→ **WHAT IS REQUIRED**
Return every line of the entries below that contains the word "True".

→ **RECORDS TO PROCESS**
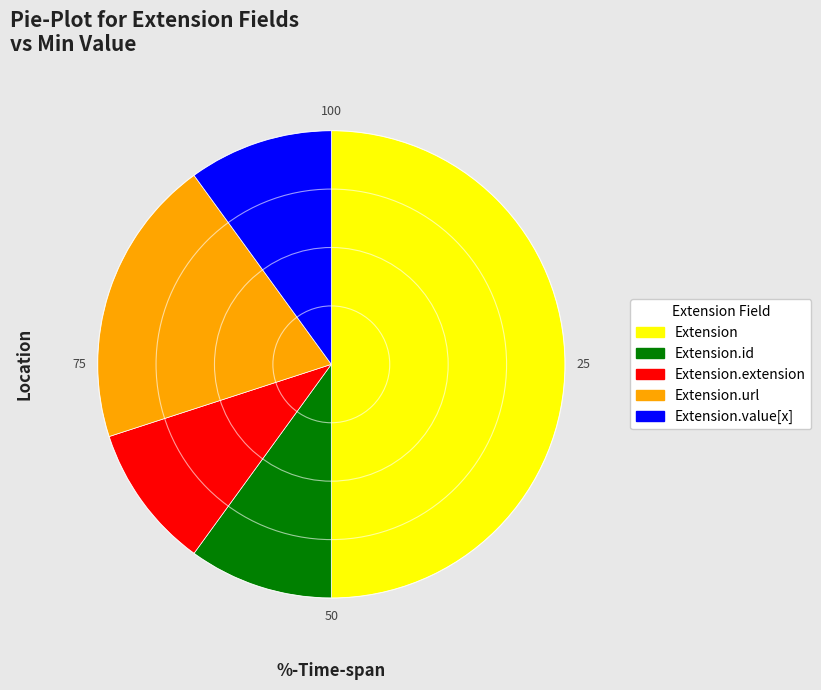

True or false: Extension.id accounts for 10% of the total.

True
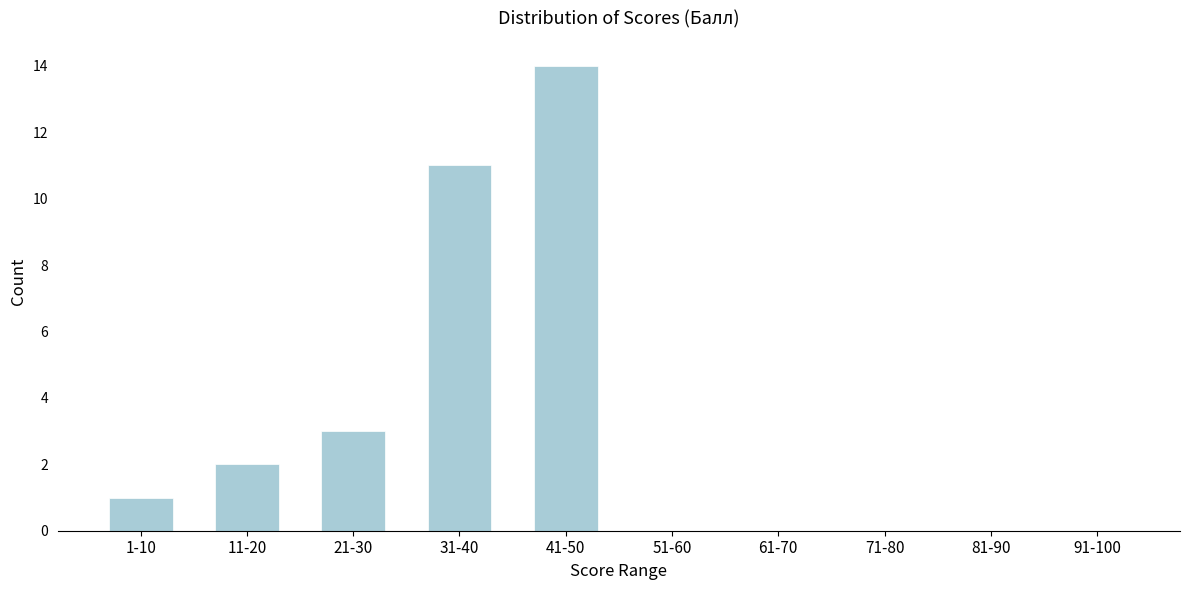

Reading left to right, extract all data points from this chart.

1-10=1	11-20=2	21-30=3	31-40=11	41-50=14	51-60=0	61-70=0	71-80=0	81-90=0	91-100=0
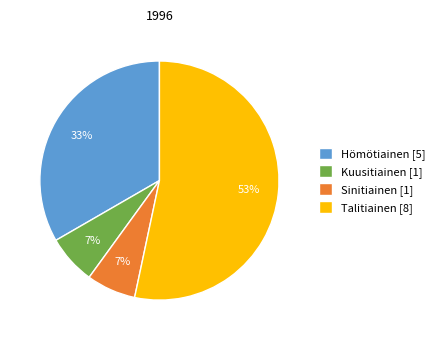

The Hömötiainen [5] slice represents 44% of the pie. True or false?

False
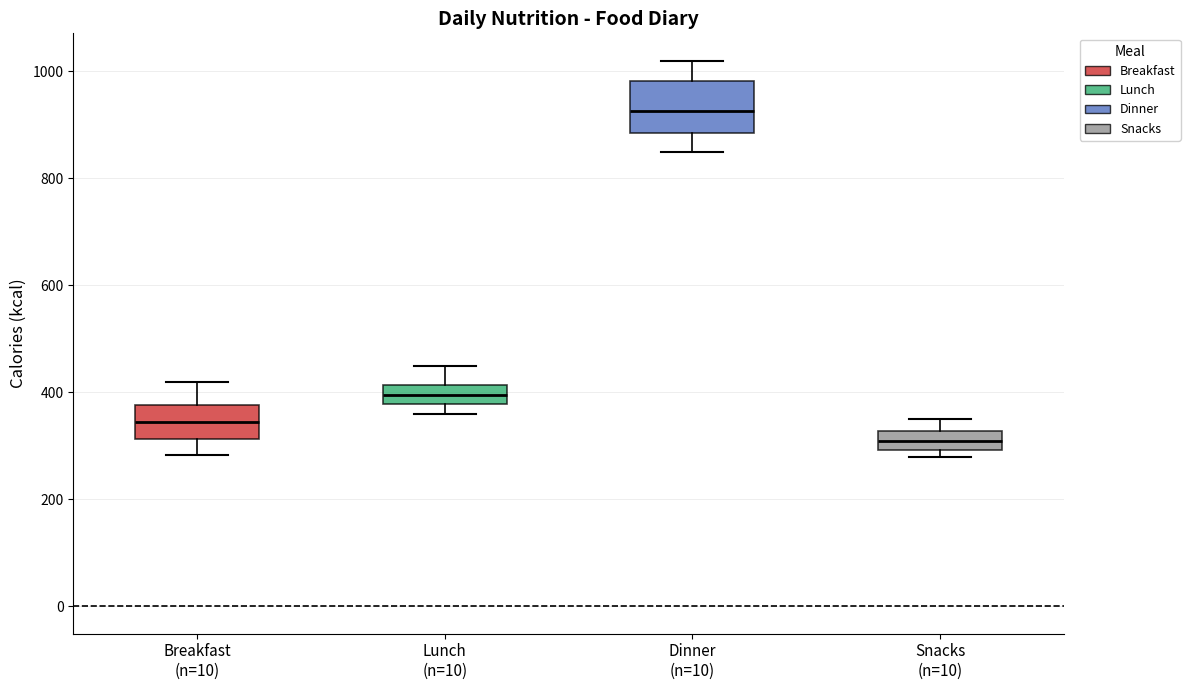

Which box is the tallest, from its lower edge to its upper edge?

Dinner (n=10)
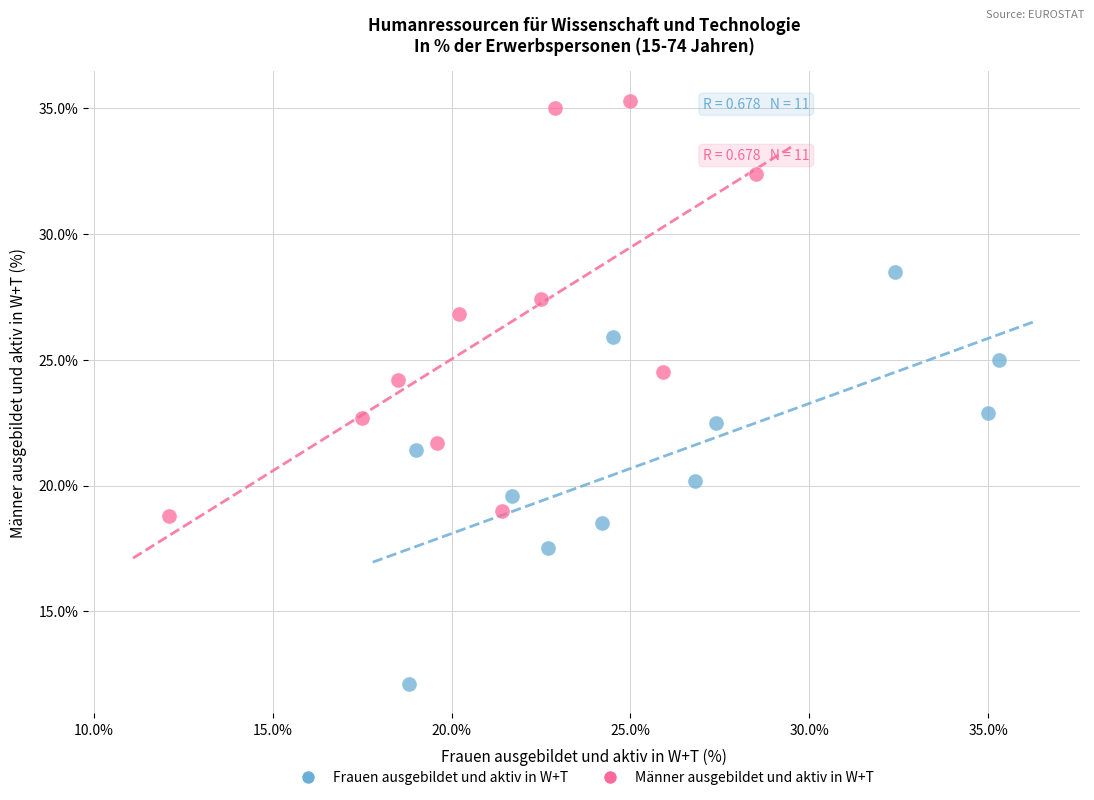

Which series contains the highest Y value?

Männer ausgebildet und aktiv in W+T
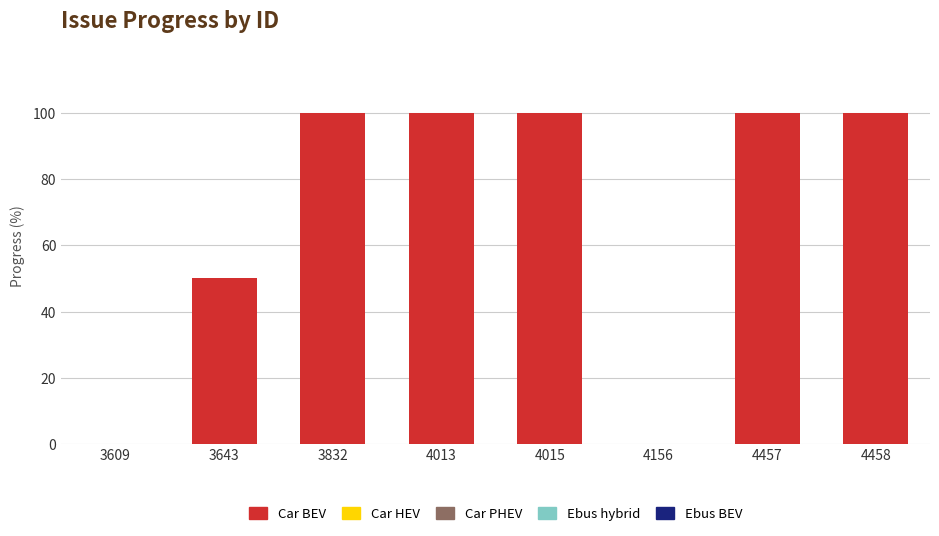

What is the sum of the values at 4013 and 3643?

150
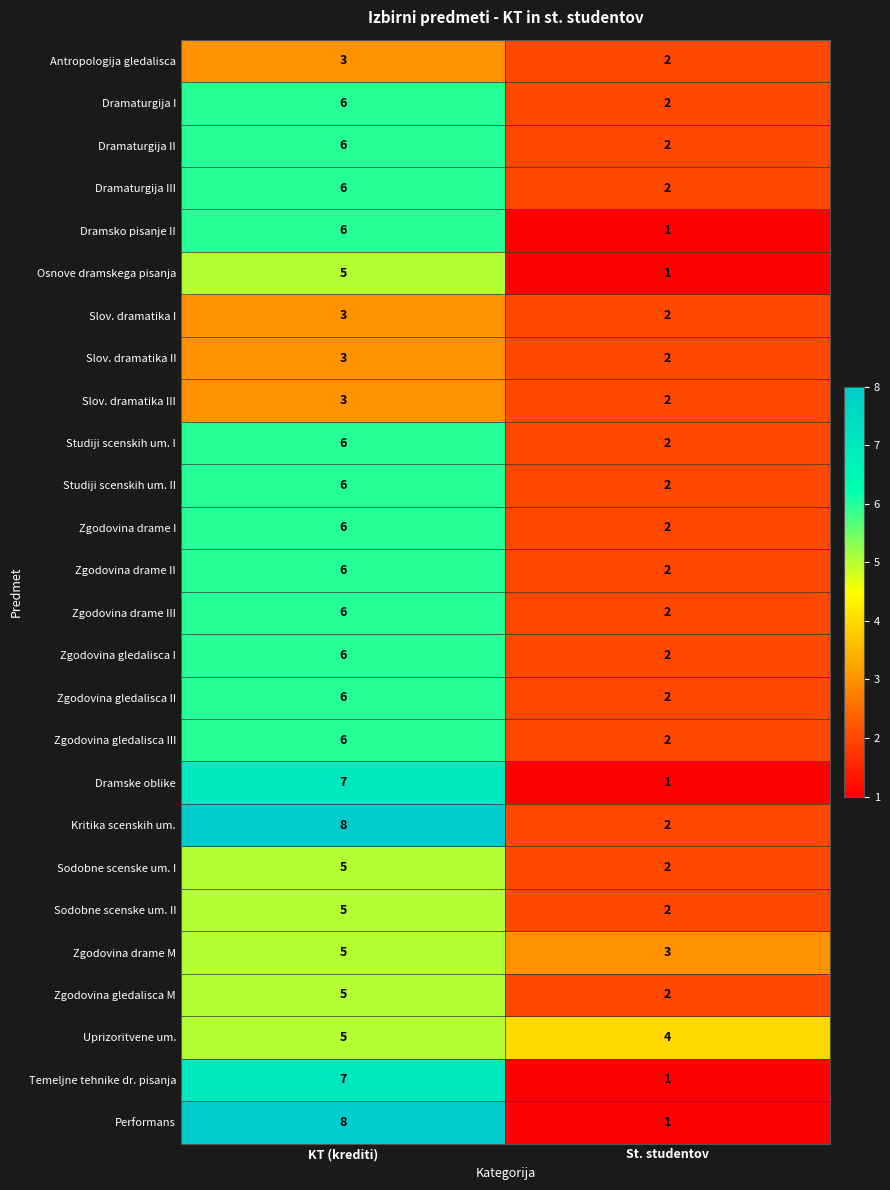

Rank the categories by Zgodovina drame I value from highest to lowest.

KT (krediti), St. studentov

→ **RESPONSE TO THIS TASK**
True or false: Extension.id accounts for 10% of the total.
True
The Hömötiainen [5] slice represents 44% of the pie. True or false?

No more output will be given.